▸ **Sayfa Alıntısı**:
(Sakalınızı uzatınız!) hadîs-i şerîfi, bir tutamdan fazla uzatınız demek değildir. Sakalı bir tutamdan kısa yapmayın veyâ temâmen kazımayın demekdir. Çünki, bu hadîsi haber veren Abdüllah ibni Ömer “radıyallahü anhümâ”, sakalının bir tutamdan fazlasını keserdi. Sakalın bir tutamdan kısa olmasına hiçbir âlim mubâh demedi. Sakal kazımak, ateşe tapanların ve Hind yehûdîlerinin âdetidir. Kâfirlere teşebbüh harâmdır). Görülüyor ki, âlimler sakal bırakmanın sünnet olduğunu bildiriyor. Vâcib diyenler, Cumhûra karşı gelmiş oluyorlar. Kâfirlere veyâ kadınlara benzemek için sakalı bir tutamdan kısa yapmak veyâ temâmen kazımak harâmdır. Benzemek niyyeti olmayıp, memleketin âdetine uymak için olursa, mekrûh olur. Kısa sakala sünnet demek bid’at olur. Sünnete ehemmiyyet vermezse, kâfir olur. Sünneti özr ile terk etmek câiz, hattâ lâzım olduğu kitâblarda yazılıdır].

▸ **Veri İçeriği**:
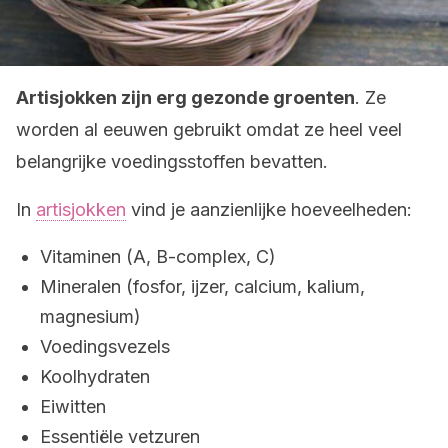
Artisjokken zijn erg gezonde groenten
. Ze
worden al eeuwen gebruikt omdat ze heel veel
belangrijke voedingsstoffen bevatten.
In
artisjokken
vind je aanzienlijke hoeveelheden:
Vitaminen (A, B-complex, C)
Mineralen (fosfor, ijzer, calcium, kalium,
magnesium)
Voedingsvezels
Koolhydraten
Eiwitten
Essentiële vetzuren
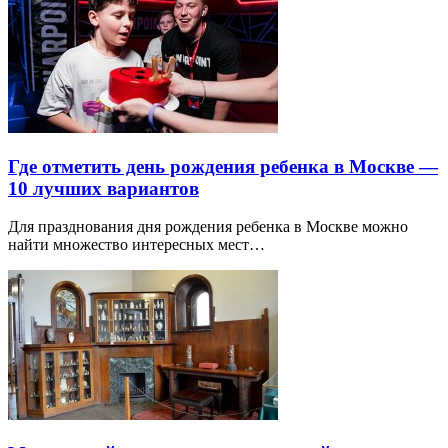
Где отметить день рождения ребенка в Москве —
10 лучших вариантов
Для празднования дня рождения ребенка в Москве можно
найти множество интересных мест…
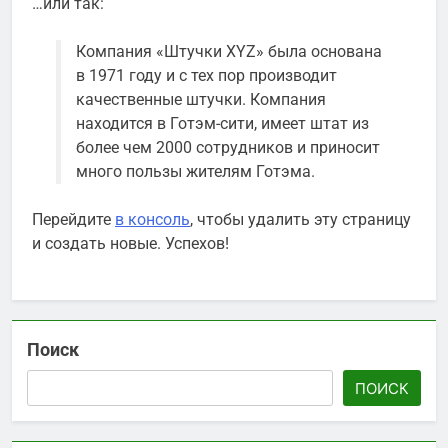
…или так:
Компания «Штучки XYZ» была основана
в 1971 году и с тех пор производит
качественные штучки. Компания
находится в Готэм-сити, имеет штат из
более чем 2000 сотрудников и приносит
много пользы жителям Готэма.
Перейдите
в консоль
, чтобы удалить эту страницу
и создать новые. Успехов!
Поиск
ПОИСК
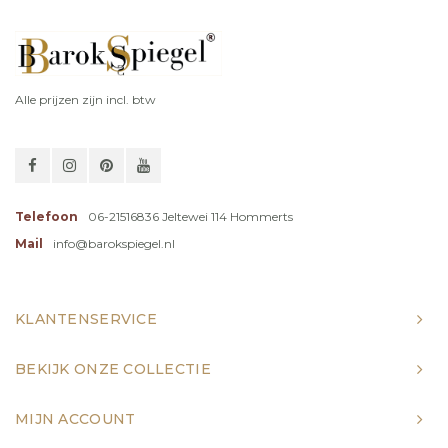
Alle prijzen zijn incl. btw
Telefoon
06-21516836 Jeltewei 114 Hommerts
Mail
info@barokspiegel.nl
KLANTENSERVICE
BEKIJK ONZE COLLECTIE
MIJN ACCOUNT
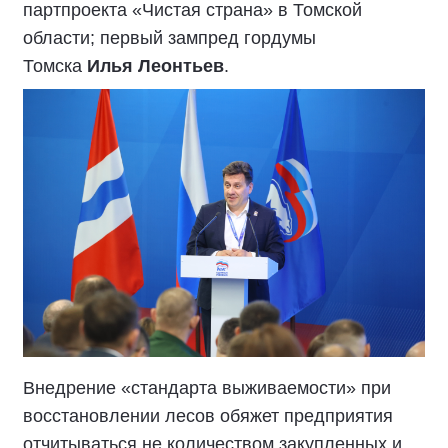
партпроекта «Чистая страна» в Томской
области; первый зампред гордумы
Томска
Илья Леонтьев
.
Внедрение «стандарта выживаемости» при
восстановлении лесов обяжет предприятия
отчитываться не количеством закупленных и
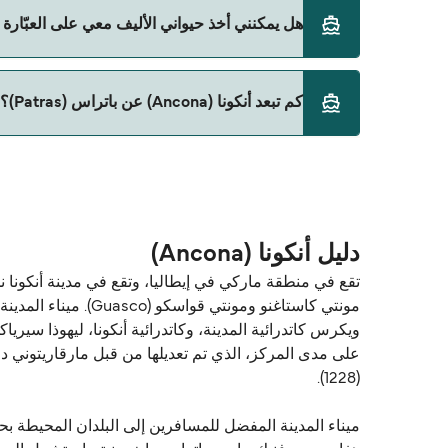
نعم، يمكنك السفر مع سيارتك على العبّارة من أنكونا (Ancona) إلى باتراس (Patras) مع:
هل يمكنني أخذ حيواني الأليف معي على العبّارة من أنكونا (Ancona) إلى ب
Anek Superfast
حالياً لا يُسمح باصطحاب الحيوانات على العبّارة بين أنكونا (Ancona) و باتراس (ras
كم تبعد أنكونا (Ancona) عن باتراس (Patras)؟
المسافة بين أنكونا (Ancona) و باتراس (Patras) هي 582 ميل بحري.
دليل أنكونا (Ancona)
مونتي كاستاغنو ومو
(1228).
ميناء المدينة المفضل للمسافرين إلى البلدان المحيطة بحوض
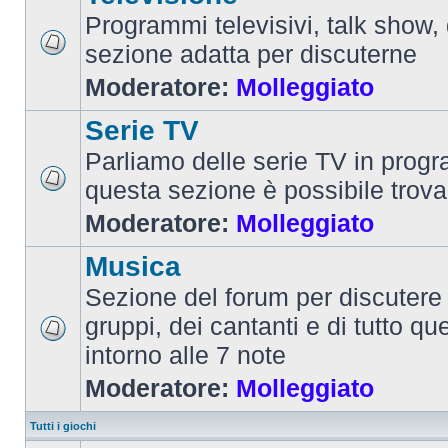
Programmi televisivi, talk show,
sezione adatta per discuterne
Moderatore:
Molleggiato
Serie TV
Parliamo delle serie TV in prog
questa sezione è possibile trova
Moderatore:
Molleggiato
Musica
Sezione del forum per discutere 
gruppi, dei cantanti e di tutto qu
intorno alle 7 note
Moderatore:
Molleggiato
Tutti i giochi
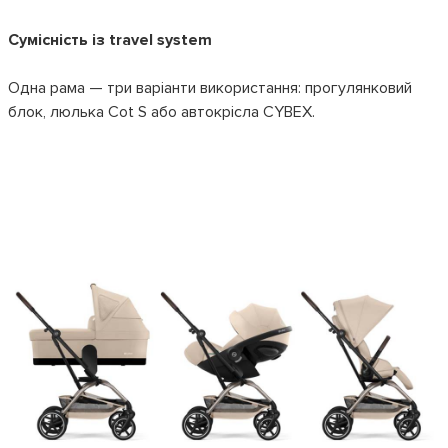
Сумісність із travel system
Одна рама — три варіанти використання: прогулянковий
блок, люлька Cot S або автокрісла CYBEX.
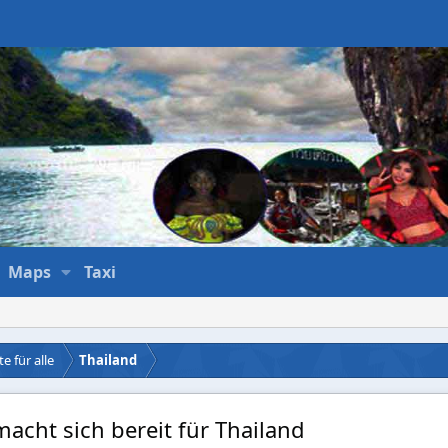
Maps
Taxi
e für alle
Thailand
macht sich bereit für Thailand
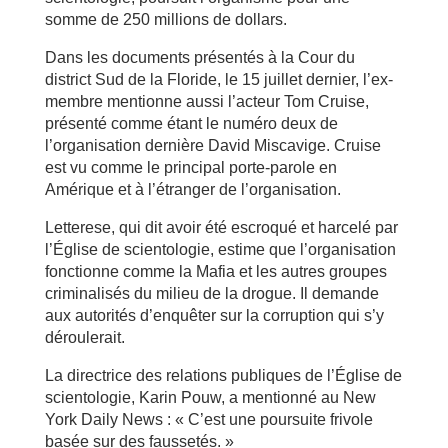
somme de 250 millions de dollars.
Dans les documents présentés à la Cour du
district Sud de la Floride, le 15 juillet dernier, l’ex-
membre mentionne aussi l’acteur Tom Cruise,
présenté comme étant le numéro deux de
l’organisation dernière David Miscavige. Cruise
est vu comme le principal porte-parole en
Amérique et à l’étranger de l’organisation.
Letterese, qui dit avoir été escroqué et harcelé par
l’Église de scientologie, estime que l’organisation
fonctionne comme la Mafia et les autres groupes
criminalisés du milieu de la drogue. Il demande
aux autorités d’enquêter sur la corruption qui s’y
déroulerait.
La directrice des relations publiques de l’Église de
scientologie, Karin Pouw, a mentionné au New
York Daily News : « C’est une poursuite frivole
basée sur des faussetés. »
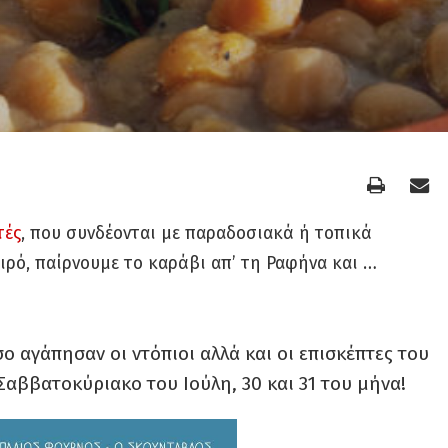
τές
, που συνδέονται με παραδοσιακά ή τοπικά
ιρό, παίρνουμε το καράβι απ’ τη Ραφήνα και …
ο αγάπησαν οι ντόπιοι αλλά και οι επισκέπτες του
 Σαββατοκύριακο του Ιούλη, 30 και 31 του μήνα!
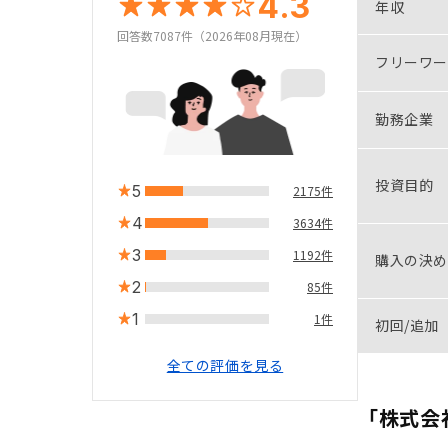
4.3
年収
回答数7087件（2026年08月現在）
フリーワー
勤務企業
投資目的
5
2175件
4
3634件
3
1192件
購入の決め
2
85件
1
1件
初回/追加
全ての評価を見る
「株式会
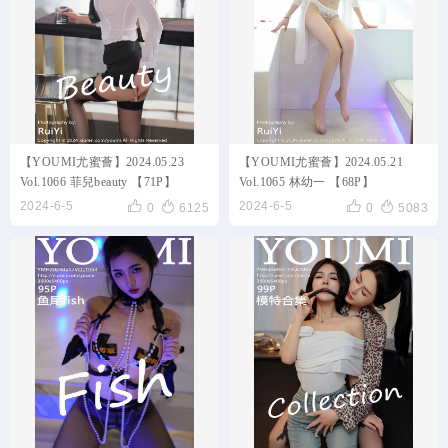
【YOUMI尤蜜薈】2024.05.23
【YOUMI尤蜜薈】2024.05.21
Vol.1066 菲兒beauty 【71P】
Vol.1065 林幼一 【68P】




2024-6-5
2024-6-5
0
6125
0
5083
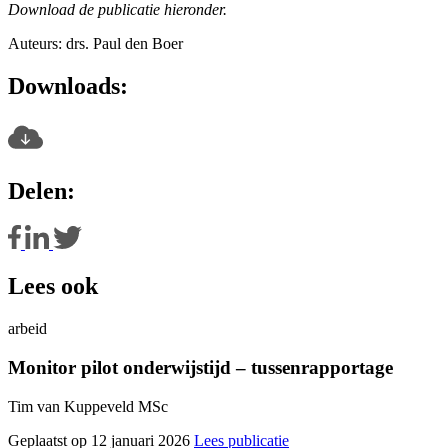
Download de publicatie hieronder.
Auteurs: drs. Paul den Boer
Downloads:
Delen:
Lees ook
arbeid
Monitor pilot onderwijstijd – tussenrapportage
Tim van Kuppeveld MSc
Geplaatst op 12 januari 2026
Lees publicatie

▸ **Görev Listesi**:
1. Sakal bırakma konusundaki metne göre aşağıdaki soruları yanıtlayınız.
(a) Hadîsi haber veren kişi kimdir ve sakalının ne kadarını keserdi?
(b) Sakal kazımak kimlerin âdeti olarak gösterilmiştir?
(c) Benzeme niyeti olmadan, memleketin âdetine uymak için sakalı bir tutamdan kısa yapmanın hükmü nedir?
2. Sakal bırakma konusundaki metinde "(Sakalınızı uzatınız!) hadîs-i şerîfi" sözleriyle başlayan paragrafı, ana bilgilerini koruyarak madde listesi hâlinde yeniden yazınız.

▸ **Görev Yanıtları**:
1.
(a) Abdüllah ibni Ömer; sakalının bir tutamdan fazlasını keserdi.
(b) Ateşe tapanların ve Hind yehûdîlerinin.
(c) Mekrûh olur.

2.
- "Sakalınızı uzatınız!" hadîsi, sakalı bir tutamdan fazla uzatmayı değil, bir tutamdan kısa yapmamayı veya tamamen kazımamayı emreder.
- Hadîsi haber veren Abdüllah ibni Ömer, sakalının bir tutamdan fazlasını keserdi.
- Hiçbir âlim, sakalın bir tutamdan kısa olmasına mubâh demedi.
- Sakal kazımak ateşe tapanların ve Hind yehûdîlerinin âdetidir; kâfirlere benzemek harâmdır.
- Âlimler sakal bırakmanın sünnet olduğunu bildirir; vâcib diyenler Cumhûra karşı gelmiş olur.
- Kâfirlere veya kadınlara benzemek için sakalı bir tutamdan kısa yapmak veya kazımak harâmdır.
- Benzeme niyeti olmadan memleketin âdetine uymak için yapılırsa mekrûhtur.
- Kısa sakala sünnet demek bid'attır.
- Sünnete önem vermeyen kâfir olur.
- Kitaplarda, sünneti özürle terk etmenin câiz, hatta lâzım olduğu yazılıdır.